No matter what you’ve put your time and effort toward, those are the days you dream of—when it all pays off and everything finally comes together better than you could’ve predicted. It’s like you’ve been working on one of those 10,000-piece puzzles for five months and then finally figure out how to finish it in five-minute’s time. And that was just how I wanted to feel heading into Boston just eight days from now.

With a plan to do some last sharpening workouts and head into a 10-day taper before the marathon, I was eager to take my rush of confidence and get back to business.
And then it snowed again. Seriously. After a couple of minutes filled with words I can’t type (my mom reads this blog, you know)…in a déjà-vu moment, my track workout was rescheduled for later in the week and I settled for doing a couple of easy runs in the winter gear I thought I was finished wearing for a while.

But not more than 24-hours after the last snowflake hit the ground, spring was back, it was 60 lovely degrees, and I was headed to the local high school track for one last chance to remind my legs that they can go fast. On deck, after a 20 minute warm-up: Just 5x1000 with 200 meter recovery between each, with permission to kill the last two faster than the previous three, if I had it in me.

I hit the first two right on target. I was feeling sluggish and my legs were kind of tight, but no acute pain, so I went for the third. As I rounded the curve a neared the 800-meter mark, I was abruptly stopped by that familiar searing, shooting pain in the hamstring. Sadly, it was not the previously troublesome right hamstring. No, apparently my left one also wanted to have its very own pity party.

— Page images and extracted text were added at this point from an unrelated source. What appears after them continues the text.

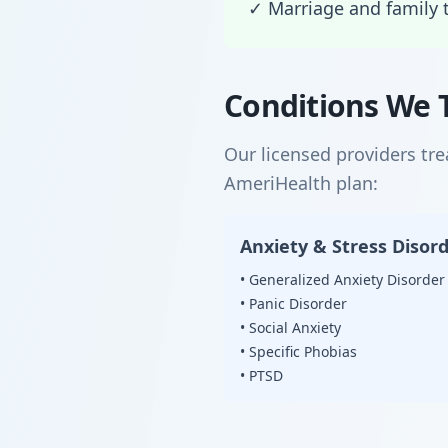
✓ Marriage and family 
Conditions We 
Our licensed providers tr
AmeriHealth plan:
Anxiety & Stress Disor
• Generalized Anxiety Disorder
• Panic Disorder
• Social Anxiety
• Specific Phobias
• PTSD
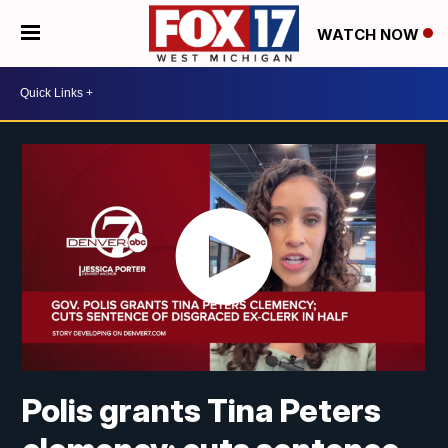
WATCH NOW
Polis grants Tina Peters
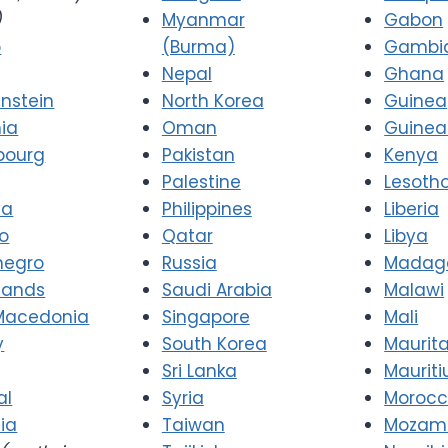
)
Myanmar
Gabon
o
(Burma)
Gambi
Nepal
Ghana
enstein
North Korea
Guinea
nia
Oman
Guinea
bourg
Pakistan
Kenya
Palestine
Lesoth
va
Philippines
Liberia
o
Qatar
Libya
negro
Russia
Madag
lands
Saudi Arabia
Malawi
Macedonia
Singapore
Mali
y
South Korea
Maurit
Sri Lanka
Mauriti
al
Syria
Moroc
ia
Taiwan
Mozam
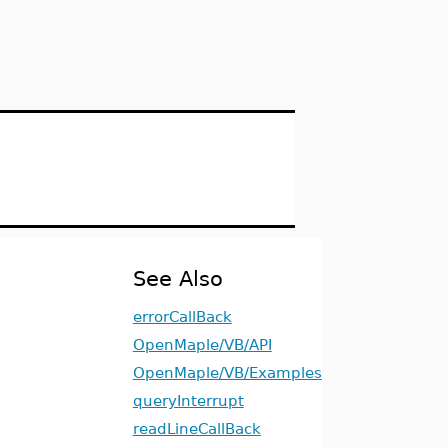
See Also
errorCallBack
OpenMaple/VB/API
OpenMaple/VB/Examples
queryInterrupt
readLineCallBack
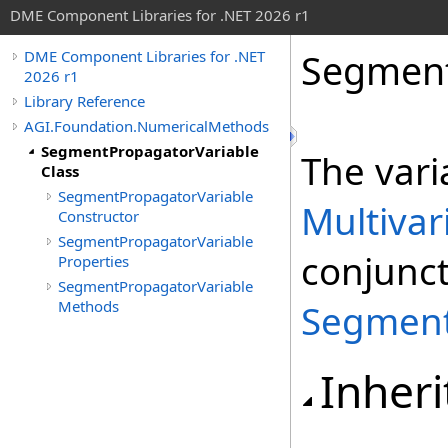
DME Component Libraries for .NET 2026 r1
Segment
DME Component Libraries for .NET
2026 r1
Library Reference
AGI.Foundation.NumericalMethods
SegmentPropagatorVariable
The vari
Class
SegmentPropagatorVariable
Multivar
Constructor
SegmentPropagatorVariable
conjunct
Properties
SegmentPropagatorVariable
Methods
Segment
Inheri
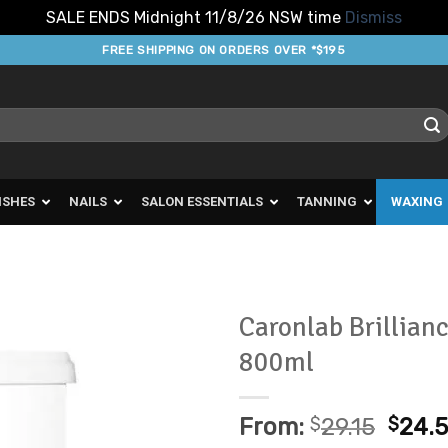
SALE ENDS Midnight 11/8/26 NSW time
Dismiss
FREE SHIPPING ON ORDERS OVER *$195
ISHES
NAILS
SALON ESSENTIALS
TANNING
WAXING
Caronlab Brillian
800ml
Add to
Favourites
From:
$
29.15
$
24.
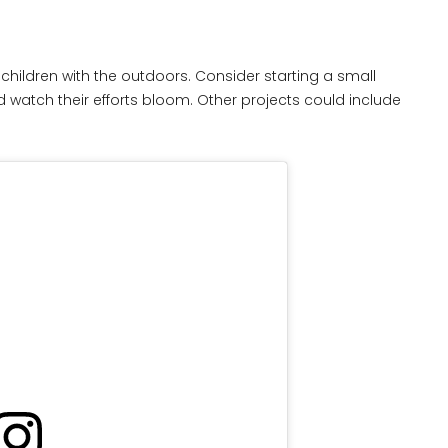
children with the outdoors. Consider starting a small
watch their efforts bloom. Other projects could include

First I denied it and tried to jog it out. That didn’t work. I stretched lightly. That didn’t work. Reluctantly, I headed home, trying to make the responsible decision in the final days before the marathon. Plus, I was convinced that it was nothing more than a little twinge that would go away in a day after some rest.

It’s been four days now and there’s still significant pain. A test run yesterday resulted in a 2-mile shuffle that hurt from start to finish. So I’m pulling out all the stops. Bring on the Advil. Bring on the ice baths. Bring on the miracle cure. I’ve got eight days to kick this thing and get myself to Hopkinton in one piece. Thankfully, though my tendons may have other plans, I am still confident that it’ll all come together just as it should. I refuse to believe the ending to this story is anything but happy.

But after I cross the finish line in Boston, I’m totally shopping for new hamstrings.
Share/Save/Bookmark

3 comments:

ramster said...

I'll take the old ones when you're done with them.

Strouter said...

Ha! Tom, you deserve much better than that!!! :)

Nancy S. said...

C'mon, hammies!!! You CAN do this!!! Give the girl a break, will ya?! She needs you (both)!